Dr. Büyükkal, tedavi yaklaşımlarını kişinin eğitimsel, sosyokültürel ve ailesel tutumlarının belirlediğini söyleyerek, öncelikle hastanın sorununu nasıl algıladığını anlamaya çalıştıklarını söylüyor: “Hekim ne kadar durumu anlatmaya çalışsa ve hastaya güvence verse de, hasta bazen bu durumun ağır bir tablo olduğunu düşünebiliyor. Hem bilgilendirerek, hem hastanın bunu söze dökebilir hale gelmesini sağlayarak, kendi içinde yaşadığı karmaşayı düzene oturtmaya çalışıyoruz.

Bazı kişilerde ağrının yarattığı kaygı düzeyi çok fazla olabiliyor. Bunu azaltmak için de hastaya antidepresan veya sakinleştirici ilaçlar verebiliyoruz. Özellikle sakinleştirici grubundan ilaçların mutlaka doktor kontrolünde kullanılması ve yeterli süre sonra kesilmesi gerekiyor. Ağrıya eşlik eden depresyon ya da anksiyete gibi farklı bir psikiyatrik durum söz konusu ise yine farmakolojik tedaviye başlıyoruz. İlaçların, şikayetlerin geçmesinden sonra bir süre daha kullanılması gerekiyor. Böylelikle hastalığın nüksü engelleniyor.”

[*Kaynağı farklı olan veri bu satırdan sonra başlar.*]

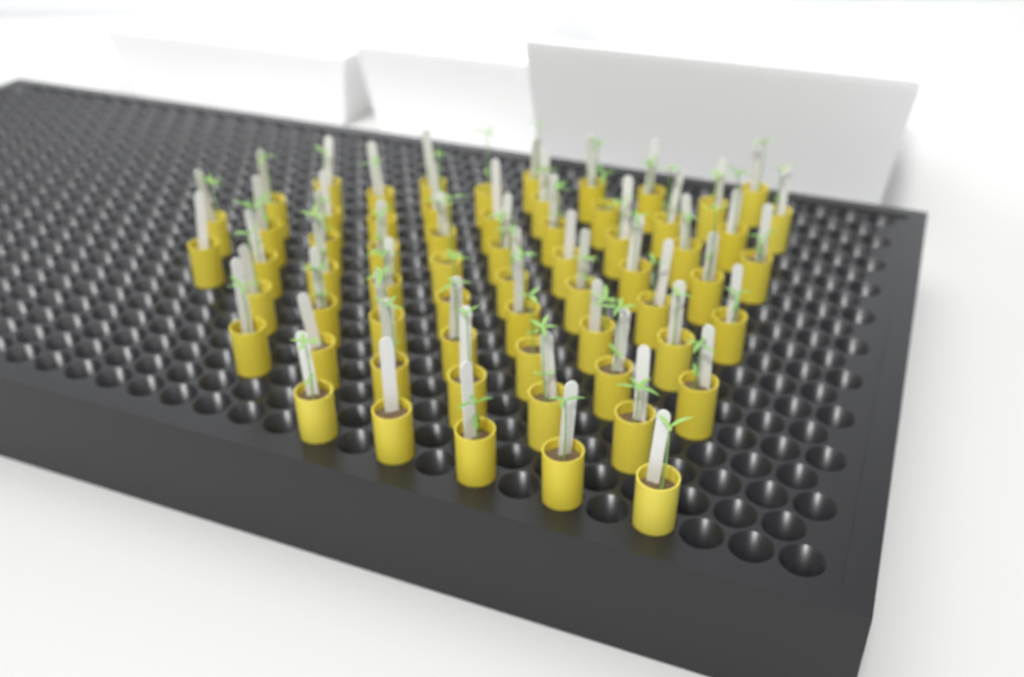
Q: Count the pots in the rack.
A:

Psikojenik baş ağrıları: Psikolojik nedenli baş ağrıları daha çok gerilim tipi şeklinde kendini gösteriyor. Bu başlı başına psikojenik bir ağrı bozukluğu olabileceği gibi kendini ağrı ile ortaya koyan birincil psikiyatrik bozuklukların parçası ya da devamı olabiliyor. Dr. Büyükkal, bu durumda öncelikle kişinin ağrısı ile bunun psikolojik kökeni arasında bağlantı kurduklarını ve ağrının ortaya çıkmasına neden olmuş olabilecek olay ya da durumu saptamaya çalıştıklarını söylüyor. “Psikojenik baş ağrılarında dikkat edilmesi gereken nokta, yaşanan ağrı psikolojik kökenli olsa da ağrının gerçek olduğunun bilinmesidir” diyen Dr. Büyükkal, şöyle devam ediyor:

“Gerilim tipi baş ağrılarının çok önemli bir kısmında psikolojik faktörler etkilidir. Ama bu faktörler çevresel ya da içsel nedenlerden de kaynaklanabiliyor. Bu etken kimi zaman ortadadır, kimi zaman da belli bir psikolojik çalışmadan sonra ortaya çıkarılabilir, önemli olan hastanın bu bağlantıyı kurması ve kurduktan sonra bunlar üzerine çalışmasıdır.”
Migren ve gerilim tipi ağrıların farkı

  • Migren epizodik bir ağrı iken, gerilim baş ağrısı, zaman zaman epizodik olma ihtimali olsa da, platosu olan bir ağrıdır. Yani migren daha çok ataklar halinde seyreder, gerilim tipi ağrı ise ataklar halinde gelebildiği gibi belli bir seviyede ağrı her zaman vardır.
  • Kişisel farklılıklar  gösterse de, şiddeti konusunda bir ayrım yapılabilir. Migren, şiddeti ortadan başlayarak ağıra doğru ilerleyen, zonklayıcı vasıfta  bir ağrı olarak tarif edilir. Gerilim tipi baş ağrısı ise, gün içinde dalgalanma gösterebilir. Ancak genellikle akşam saatlerinde daha şiddetli hissedilir.
  • Genellikle gerilim baş ağrısı ense ve şakaklarda daha belirgin olurken, migren başın sağında ya da solunda olmak üzere yarım baş ağrısı şeklinde olur ve bulantı, kusma eklenebilir. Işığa, sese, kokuya hassasiyet görülebilir.